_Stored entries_
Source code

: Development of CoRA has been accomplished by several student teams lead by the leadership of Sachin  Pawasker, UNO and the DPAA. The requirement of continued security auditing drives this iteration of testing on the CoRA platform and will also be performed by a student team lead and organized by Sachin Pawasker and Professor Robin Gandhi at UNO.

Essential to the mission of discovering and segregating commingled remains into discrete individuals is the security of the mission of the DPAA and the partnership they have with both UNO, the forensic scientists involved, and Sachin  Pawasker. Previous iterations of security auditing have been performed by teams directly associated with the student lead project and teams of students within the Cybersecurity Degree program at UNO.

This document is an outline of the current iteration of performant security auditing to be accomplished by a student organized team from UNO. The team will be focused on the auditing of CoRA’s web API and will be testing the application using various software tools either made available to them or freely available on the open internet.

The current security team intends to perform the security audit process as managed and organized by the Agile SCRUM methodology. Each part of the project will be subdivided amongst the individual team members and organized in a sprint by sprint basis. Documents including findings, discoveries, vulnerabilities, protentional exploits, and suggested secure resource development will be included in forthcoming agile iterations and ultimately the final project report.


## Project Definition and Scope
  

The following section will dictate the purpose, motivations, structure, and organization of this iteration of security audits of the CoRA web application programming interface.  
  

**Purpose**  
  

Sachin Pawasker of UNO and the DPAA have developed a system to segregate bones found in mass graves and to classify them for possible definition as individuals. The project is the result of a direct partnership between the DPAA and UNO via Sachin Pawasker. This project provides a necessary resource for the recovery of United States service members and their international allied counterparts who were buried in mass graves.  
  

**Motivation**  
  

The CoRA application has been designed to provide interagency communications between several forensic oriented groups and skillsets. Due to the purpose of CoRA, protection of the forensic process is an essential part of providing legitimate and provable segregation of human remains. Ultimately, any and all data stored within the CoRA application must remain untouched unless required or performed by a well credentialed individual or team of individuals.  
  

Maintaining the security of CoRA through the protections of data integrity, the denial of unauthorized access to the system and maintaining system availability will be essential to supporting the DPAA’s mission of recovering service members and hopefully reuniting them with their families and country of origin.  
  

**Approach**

_INSTRUCTION_
Pull out, character for character, the stretch of the data from its very start through the line containing "Gandhi at UNO.", both ends included.

_TASK RESPONSE_
Source code

: Development of CoRA has been accomplished by several student teams lead by the leadership of Sachin  Pawasker, UNO and the DPAA. The requirement of continued security auditing drives this iteration of testing on the CoRA platform and will also be performed by a student team lead and organized by Sachin Pawasker and Professor Robin Gandhi at UNO.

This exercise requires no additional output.